The emphasis on oral storytelling in Interview with the Vampire, specifically that of Louis, uplifts his othered voice, and represents a break from the Eurocentric emphasis on the written word that Stam and Shohat refer to. To solve problems of media representations which serve to individualize, moralize, and essentialize  “good” or “bad” characters, rather than discourses of power in the media, the theorists propose emphasis on the auditory rather than visual representation “as a way of restoring voice to the voiceless.”[10] The entire narrative of the show relies on the auditory overlay of Louis’ narration in his interview with the journalist Daniel Molloy. Although his reliability as a narrator is called into question many times by Molloy, his apparent untrustworthiness does not serve to discredit his voice as an underrepresented “Other” as it may seem, but rather complicates him as a character. Stam and Shohat make the point that marginalized characters are very easily portrayed as “good” or “bad,” which leads to essentializing and moralizing of those characters, especially when characters of color are seen to represent their entire communities rather than their individual selves.[11] They also note that often, even sympathetic portrayals of marginalized people maintain the presence of a “European or Euro-American character as a mediating "bridge" to other cultures,” aptly named as “bridge character.”[12] In other words, “Media liberalism, in sum, does not allow subaltern communities to play prominent self-determining roles, a refusal homologous to liberal distaste for non-mediated self-assertion in the political realm.”[13] Molloy, who comes from Anne Rice’s novel, represents this bridge character, but is not given as much narrative power as Louis has in the show. Interview with the Vampire effectively discounts the novel’s role of a bridge character, empowers Louis in the narrative, and allows him to play his own self-determining role. In addition, the Eurocentric valuing of the written word over oral storytelling is obliterated through the medium of television, which uplifts Louis’s narrative through auditory means, in comparison to the novel, which, as a book, inherently leans into the written word.

# What you will do
(a) Condense the paragraph of the passage on Interview with the Vampire that begins "The emphasis on oral storytelling" into a short bulleted list that keeps its main facts.
(b) Using the passage on Interview with the Vampire, answer these briefly:
(i) To whom does Louis give his interview?
(ii) What name do Stam and Shohat give to a European or Euro-American character who mediates to other cultures?
(iii) Where does the character Molloy come from?
(c) Say whether each statement agrees with the passage on Interview with the Vampire, answering yes or no and quoting the words of the passage that decide it:
(i) Molloy questions Louis's reliability as a narrator many times.
(ii) In the show, Molloy is given more narrative power than Louis.
(iii) Stam and Shohat propose emphasizing visual rather than auditory representation.

# Stored data
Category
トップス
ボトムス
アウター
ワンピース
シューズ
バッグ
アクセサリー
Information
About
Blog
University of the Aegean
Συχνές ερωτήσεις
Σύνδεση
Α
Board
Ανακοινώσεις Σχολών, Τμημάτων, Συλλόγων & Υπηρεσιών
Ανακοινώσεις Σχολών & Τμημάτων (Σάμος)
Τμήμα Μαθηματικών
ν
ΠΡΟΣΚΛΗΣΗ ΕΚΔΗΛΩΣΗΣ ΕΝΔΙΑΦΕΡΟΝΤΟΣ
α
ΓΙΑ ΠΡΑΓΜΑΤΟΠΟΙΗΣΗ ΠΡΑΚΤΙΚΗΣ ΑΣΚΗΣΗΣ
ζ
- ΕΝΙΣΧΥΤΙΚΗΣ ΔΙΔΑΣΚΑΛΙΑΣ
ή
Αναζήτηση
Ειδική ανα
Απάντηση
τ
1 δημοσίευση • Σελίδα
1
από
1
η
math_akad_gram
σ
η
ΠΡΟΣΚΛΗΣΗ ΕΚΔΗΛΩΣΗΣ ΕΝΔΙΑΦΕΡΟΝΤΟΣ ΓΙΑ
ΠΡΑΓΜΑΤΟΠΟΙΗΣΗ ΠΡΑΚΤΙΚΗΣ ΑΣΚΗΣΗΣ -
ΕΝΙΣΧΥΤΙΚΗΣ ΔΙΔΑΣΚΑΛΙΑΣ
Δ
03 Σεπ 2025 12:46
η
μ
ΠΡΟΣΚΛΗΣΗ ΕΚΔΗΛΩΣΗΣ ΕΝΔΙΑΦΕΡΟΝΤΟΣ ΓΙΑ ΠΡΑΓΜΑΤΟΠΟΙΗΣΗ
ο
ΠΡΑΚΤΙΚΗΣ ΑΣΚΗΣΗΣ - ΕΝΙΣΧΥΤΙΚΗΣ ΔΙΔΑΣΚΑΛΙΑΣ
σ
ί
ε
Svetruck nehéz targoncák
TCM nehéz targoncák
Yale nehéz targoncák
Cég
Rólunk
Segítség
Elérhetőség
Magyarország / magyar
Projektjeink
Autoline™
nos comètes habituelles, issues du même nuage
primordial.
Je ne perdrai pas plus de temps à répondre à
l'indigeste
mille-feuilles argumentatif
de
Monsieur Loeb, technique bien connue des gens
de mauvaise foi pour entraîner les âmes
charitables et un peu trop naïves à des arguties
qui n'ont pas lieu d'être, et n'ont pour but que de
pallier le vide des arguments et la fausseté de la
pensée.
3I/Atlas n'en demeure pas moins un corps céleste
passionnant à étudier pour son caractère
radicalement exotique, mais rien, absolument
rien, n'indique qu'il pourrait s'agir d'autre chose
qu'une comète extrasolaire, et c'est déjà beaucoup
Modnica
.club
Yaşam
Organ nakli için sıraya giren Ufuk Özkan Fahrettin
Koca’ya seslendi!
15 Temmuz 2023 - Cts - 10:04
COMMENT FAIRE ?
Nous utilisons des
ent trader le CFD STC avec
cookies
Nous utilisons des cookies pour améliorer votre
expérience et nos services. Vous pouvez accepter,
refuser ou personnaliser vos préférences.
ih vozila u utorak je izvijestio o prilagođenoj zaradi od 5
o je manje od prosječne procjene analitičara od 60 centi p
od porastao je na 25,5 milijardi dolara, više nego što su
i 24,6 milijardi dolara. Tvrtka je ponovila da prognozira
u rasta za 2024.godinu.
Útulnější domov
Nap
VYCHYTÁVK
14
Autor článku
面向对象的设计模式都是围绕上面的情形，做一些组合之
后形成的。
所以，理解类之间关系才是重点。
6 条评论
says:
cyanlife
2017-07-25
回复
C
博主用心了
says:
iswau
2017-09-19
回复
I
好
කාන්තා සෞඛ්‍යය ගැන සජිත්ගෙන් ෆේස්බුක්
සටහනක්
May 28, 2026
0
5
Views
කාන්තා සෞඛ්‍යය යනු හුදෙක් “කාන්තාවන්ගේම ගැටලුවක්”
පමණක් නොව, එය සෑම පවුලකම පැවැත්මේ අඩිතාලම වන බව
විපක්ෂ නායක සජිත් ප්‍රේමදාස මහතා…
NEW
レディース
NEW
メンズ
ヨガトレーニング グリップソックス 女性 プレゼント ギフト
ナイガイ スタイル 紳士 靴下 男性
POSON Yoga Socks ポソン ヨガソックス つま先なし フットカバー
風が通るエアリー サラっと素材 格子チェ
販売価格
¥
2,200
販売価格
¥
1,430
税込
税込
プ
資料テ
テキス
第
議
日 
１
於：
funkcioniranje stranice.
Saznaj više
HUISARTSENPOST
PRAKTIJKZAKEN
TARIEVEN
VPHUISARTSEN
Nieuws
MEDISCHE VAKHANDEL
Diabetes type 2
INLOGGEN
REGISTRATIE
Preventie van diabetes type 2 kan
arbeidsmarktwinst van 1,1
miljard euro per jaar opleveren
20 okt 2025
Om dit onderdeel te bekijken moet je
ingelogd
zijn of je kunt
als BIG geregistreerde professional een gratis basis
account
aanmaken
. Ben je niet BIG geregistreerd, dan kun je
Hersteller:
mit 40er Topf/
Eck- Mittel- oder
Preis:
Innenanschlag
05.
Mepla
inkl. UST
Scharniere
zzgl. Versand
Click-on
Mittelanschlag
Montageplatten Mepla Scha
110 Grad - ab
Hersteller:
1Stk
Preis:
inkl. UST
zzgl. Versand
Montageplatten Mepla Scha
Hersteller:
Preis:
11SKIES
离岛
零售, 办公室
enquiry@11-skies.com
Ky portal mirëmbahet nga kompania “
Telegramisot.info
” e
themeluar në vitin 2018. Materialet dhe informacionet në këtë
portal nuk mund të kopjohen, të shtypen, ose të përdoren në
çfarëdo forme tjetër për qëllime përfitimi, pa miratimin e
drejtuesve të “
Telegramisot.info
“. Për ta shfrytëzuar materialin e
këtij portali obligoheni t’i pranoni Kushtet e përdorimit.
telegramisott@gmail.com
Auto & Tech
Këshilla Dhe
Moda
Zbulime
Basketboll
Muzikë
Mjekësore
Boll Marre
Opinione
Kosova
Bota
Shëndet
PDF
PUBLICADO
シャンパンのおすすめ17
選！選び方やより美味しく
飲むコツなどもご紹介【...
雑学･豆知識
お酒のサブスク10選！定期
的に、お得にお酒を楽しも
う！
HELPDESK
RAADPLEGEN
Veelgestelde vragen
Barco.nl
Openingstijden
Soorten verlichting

# Answers
(a)
- The show's focus on Louis's oral storytelling uplifts his othered voice and breaks from the Eurocentric emphasis on the written word that Stam and Shohat describe.
- To counter media that essentialize characters as "good" or "bad," these theorists propose favoring auditory over visual representation to restore voice to the voiceless.
- The whole narrative relies on Louis's narration in his interview with the journalist Daniel Molloy.
- Molloy often questions Louis's reliability, but this complicates Louis as a character rather than discrediting his voice.
- Stam and Shohat note that marginalized characters are easily moralized, and that even sympathetic portrayals often use a European or Euro-American "bridge character" to mediate.
- Molloy, who comes from Anne Rice's novel, is such a bridge character, but the show gives him less narrative power than Louis.
- The show thus lets Louis play his own self-determining role.
- Through television's auditory means, the show overturns the valuing of the written word that the novel, as a book, leans toward.

(b)
(i) The journalist Daniel Molloy.
(ii) A "bridge character."
(iii) Anne Rice's novel.

(c)
(i) Yes: "his reliability as a narrator is called into question many times by Molloy"
(ii) No: "is not given as much narrative power as Louis has in the show"
(iii) No: "the theorists propose emphasis on the auditory rather than visual representation"